The Maximising Employee Potential by Minimising the Impact of Substances (MEPMIS) Project is being funded by the Leonardo Foundation, which is part of the European Commission’s Lifelong Learning Programme. It brought together seven European partners including a university, a research agency, three consultancies, a web design firm, and an IT company. The partners were based in the UK, Ireland, Greece, Hungary, Italy, the Netherlands and Poland.

The project features a dedicated website, which has an electronic learning package and a face-to-face training course that is dedicated to reducing absenteeism and under-performance caused by workers’ alcohol, or drug use.
Research by Alcohol Concern revealed that between 11 and 17 million working days are lost in Britain each year because of excessive drinking, and 10 per cent of a typical workforce is said to have an alcohol, or drug problem.

The e-learning and face-to-face training resources are modular and include sections on: examining the best corporate approach to tackling drug and alcohol use; legal principles that underpin any action, including health and safety law, human rights legislation and data protection; managerial knowledge, skills and competencies, which include spotting signs and symptoms, and discipline and support; testing; substances of concern and how they affect behaviour and performance; and putting theory into practice.

Project leader John Griffiths, of work2health Ltd, said: “We spoke to managers and occupational health and safety professionals in each country and asked them what they perceived as their main challenges in this area, and what they felt they needed in terms of information and support. It is one of the key personnel issues they feel least equipped to deal with.
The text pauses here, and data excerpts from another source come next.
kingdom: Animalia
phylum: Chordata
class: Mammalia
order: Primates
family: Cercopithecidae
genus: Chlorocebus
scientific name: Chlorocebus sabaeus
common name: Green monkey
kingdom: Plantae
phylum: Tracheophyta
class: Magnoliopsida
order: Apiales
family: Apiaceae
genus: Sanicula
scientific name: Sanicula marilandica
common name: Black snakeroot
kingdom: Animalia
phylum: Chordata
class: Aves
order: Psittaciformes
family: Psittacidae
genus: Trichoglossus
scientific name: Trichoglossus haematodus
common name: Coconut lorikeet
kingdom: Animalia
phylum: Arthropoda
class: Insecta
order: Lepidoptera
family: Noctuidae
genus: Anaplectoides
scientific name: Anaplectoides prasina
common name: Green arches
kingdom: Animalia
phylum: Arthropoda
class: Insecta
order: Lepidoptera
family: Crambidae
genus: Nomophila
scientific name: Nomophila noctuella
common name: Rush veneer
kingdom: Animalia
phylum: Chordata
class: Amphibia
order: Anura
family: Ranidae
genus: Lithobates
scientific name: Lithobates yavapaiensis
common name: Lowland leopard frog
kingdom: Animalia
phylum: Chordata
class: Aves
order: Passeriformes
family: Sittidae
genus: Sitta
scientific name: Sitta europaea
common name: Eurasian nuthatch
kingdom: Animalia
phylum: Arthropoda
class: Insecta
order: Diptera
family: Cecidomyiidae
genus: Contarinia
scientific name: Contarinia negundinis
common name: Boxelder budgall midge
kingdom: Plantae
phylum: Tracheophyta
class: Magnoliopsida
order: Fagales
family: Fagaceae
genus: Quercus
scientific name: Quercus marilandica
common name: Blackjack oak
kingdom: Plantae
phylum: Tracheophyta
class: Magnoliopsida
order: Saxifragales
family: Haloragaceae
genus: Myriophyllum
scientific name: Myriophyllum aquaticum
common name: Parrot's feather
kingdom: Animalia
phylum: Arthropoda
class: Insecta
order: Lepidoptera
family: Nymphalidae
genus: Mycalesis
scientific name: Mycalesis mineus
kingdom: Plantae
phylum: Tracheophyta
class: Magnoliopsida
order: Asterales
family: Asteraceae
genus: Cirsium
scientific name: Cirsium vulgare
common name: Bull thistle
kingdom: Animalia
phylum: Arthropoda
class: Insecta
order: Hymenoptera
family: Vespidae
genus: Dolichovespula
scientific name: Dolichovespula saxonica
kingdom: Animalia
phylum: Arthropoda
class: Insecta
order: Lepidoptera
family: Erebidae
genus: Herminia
“They are aware that this problem, and associated issues such as testing, can be a legal and social minefield and they want to know what actions are open to them, what’s expected of them, and what the sensitivities are.”
He added: “This is a complex issue; the problem cannot be ignored but employers who think they can simply dismiss workers, or force them to undergo tests without developing and implementing proper policies, procedures and training are likely to run into trouble.

“One of the main aims is to build skills; many companies do not possess the tools to enable their managers to deal with substance use at a corporate level. That’s the value of this new resource.”